Change 602552 had a related patch set uploaded (by Elukey; owner: Elukey):
[operations/puppet@production] Prepare druid1005 for reimage
Change 602552 merged by Elukey:
[operations/puppet@production] Prepare druid1005 for reimage
Script wmf-auto-reimage was launched by elukey on cumin1001.eqiad.wmnet for hosts:
druid1005.eqiad.wmnet
The log can be found in /var/log/wmf-auto-reimage/202006050603_elukey_182384_druid1005_eqiad_wmnet.log.
@elukey thanks for bringing it to my attention, that's interesting.

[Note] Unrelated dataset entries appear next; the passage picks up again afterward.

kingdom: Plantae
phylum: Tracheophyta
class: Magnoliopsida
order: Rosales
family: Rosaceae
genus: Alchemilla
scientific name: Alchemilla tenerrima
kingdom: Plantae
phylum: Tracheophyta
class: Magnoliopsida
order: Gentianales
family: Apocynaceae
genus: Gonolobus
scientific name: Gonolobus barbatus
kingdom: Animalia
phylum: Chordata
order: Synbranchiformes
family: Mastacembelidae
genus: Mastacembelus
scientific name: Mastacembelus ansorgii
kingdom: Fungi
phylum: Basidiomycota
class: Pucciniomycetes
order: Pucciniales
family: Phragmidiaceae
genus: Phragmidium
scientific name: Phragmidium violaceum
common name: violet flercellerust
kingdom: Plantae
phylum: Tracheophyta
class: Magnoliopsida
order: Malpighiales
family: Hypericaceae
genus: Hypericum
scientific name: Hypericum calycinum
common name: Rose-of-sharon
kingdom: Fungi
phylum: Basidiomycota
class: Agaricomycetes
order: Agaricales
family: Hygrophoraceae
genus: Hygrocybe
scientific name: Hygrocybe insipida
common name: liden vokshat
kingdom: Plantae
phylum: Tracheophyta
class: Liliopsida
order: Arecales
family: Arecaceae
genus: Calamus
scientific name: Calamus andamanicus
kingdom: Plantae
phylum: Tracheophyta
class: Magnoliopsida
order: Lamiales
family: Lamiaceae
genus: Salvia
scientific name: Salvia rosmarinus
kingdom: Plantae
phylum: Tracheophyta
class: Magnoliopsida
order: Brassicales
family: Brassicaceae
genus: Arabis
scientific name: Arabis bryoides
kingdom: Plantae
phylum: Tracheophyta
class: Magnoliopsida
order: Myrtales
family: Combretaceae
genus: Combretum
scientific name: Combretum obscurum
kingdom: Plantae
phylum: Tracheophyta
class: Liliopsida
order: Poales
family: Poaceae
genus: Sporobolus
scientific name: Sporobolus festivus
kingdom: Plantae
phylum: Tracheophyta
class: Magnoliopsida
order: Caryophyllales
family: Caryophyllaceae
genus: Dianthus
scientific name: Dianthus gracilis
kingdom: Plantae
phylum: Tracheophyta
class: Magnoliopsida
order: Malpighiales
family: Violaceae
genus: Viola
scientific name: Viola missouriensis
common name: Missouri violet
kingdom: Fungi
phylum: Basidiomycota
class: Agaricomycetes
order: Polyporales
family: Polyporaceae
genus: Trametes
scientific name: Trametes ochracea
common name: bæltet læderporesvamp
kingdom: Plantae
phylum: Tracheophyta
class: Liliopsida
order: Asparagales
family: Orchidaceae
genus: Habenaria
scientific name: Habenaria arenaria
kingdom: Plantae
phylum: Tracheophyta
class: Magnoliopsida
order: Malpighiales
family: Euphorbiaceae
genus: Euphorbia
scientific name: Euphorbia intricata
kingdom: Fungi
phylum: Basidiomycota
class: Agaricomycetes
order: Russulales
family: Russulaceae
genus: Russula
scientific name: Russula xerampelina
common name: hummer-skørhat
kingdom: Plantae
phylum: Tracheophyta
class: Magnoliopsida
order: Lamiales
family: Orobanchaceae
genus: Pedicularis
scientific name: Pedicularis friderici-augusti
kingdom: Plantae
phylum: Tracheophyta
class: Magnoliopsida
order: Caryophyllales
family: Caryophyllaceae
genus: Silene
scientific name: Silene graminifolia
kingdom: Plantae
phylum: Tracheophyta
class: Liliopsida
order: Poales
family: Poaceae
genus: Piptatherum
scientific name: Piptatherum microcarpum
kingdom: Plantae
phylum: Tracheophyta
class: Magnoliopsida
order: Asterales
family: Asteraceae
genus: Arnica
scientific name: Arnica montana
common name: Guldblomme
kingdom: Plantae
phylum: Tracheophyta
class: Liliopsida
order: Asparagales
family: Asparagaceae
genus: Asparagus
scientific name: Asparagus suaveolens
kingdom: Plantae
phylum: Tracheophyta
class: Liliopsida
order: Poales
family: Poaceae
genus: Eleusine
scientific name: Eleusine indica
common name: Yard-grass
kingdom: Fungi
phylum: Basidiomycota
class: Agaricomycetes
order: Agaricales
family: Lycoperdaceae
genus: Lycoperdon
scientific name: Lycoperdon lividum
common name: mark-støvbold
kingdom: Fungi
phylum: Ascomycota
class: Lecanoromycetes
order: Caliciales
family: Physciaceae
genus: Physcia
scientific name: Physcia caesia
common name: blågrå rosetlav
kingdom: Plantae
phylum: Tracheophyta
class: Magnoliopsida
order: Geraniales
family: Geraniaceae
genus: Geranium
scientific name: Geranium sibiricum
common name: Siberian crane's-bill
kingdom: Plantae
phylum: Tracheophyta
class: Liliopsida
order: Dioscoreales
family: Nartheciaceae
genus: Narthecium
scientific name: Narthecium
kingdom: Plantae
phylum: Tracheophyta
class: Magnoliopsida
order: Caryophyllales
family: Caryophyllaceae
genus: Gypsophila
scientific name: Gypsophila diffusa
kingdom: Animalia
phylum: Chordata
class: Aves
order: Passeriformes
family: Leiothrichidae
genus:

So the reason it failed is that there is the warning message together with the real output of the command as you can see in:
Warning: Permanently added the ECDSA host key for IP address '2620:0:861:108:10:64:53:103' to the list of known hosts. 1591249036
As if cumin1001 was not having the fingerprint of druid1003, despite the fact that we force a puppet run on the cumin host before reboot exactly for this reason and the logs show that at 05:33:29 the known host file was updated with:
Jun 4 05:33:29 cumin1001 puppet-agent[219296]: (/Stage[main]/Ssh::Client/File[/etc/ssh/ssh_known_hosts]/content) -druid1003.eqiad.wmnet,druid1003,10.64.53.103,2620:0:861:108:10:64:53:103 ecdsa-sha2-nistp256 [...OMIT...] Jun 4 05:33:29 cumin1001 puppet-agent[219296]: (/Stage[main]/Ssh::Client/File[/etc/ssh/ssh_known_hosts]/content) +druid1003.eqiad.wmnet,druid1003,10.64.53.103,2620:0:861:108:1e98:ecff:fe29:e278 ecdsa-sha2-nistp256 [...OMIT...]
I can't find from the logs a reasonable explanation right now of why it happened.
And as soon as I pressed submit I actually noticed it... the problem is the IPv6 address.
It seems that the address exported to PuppetDB was not the v4 address mapped to v6 and so the known host file was updated with 2620:0:861:108:1e98:ecff:fe29:e278 and only later on at 06:05:06 (netx puppet run) it was updated to match 2620:0:861:108:10:64:53:103.
Change 602676 had a related patch set uploaded (by Elukey; owner: Elukey):
[operations/puppet@production] Prepare druid1006 for Debian Buster
Change 602676 merged by Elukey:
[operations/puppet@production] Prepare druid1006 for Debian Buster
Script wmf-auto-reimage was launched by elukey on cumin1001.eqiad.wmnet for hosts:
druid1006.eqiad.wmnet
The log can be found in /var/log/wmf-auto-reimage/202006051300_elukey_150570_druid1006_eqiad_wmnet.log.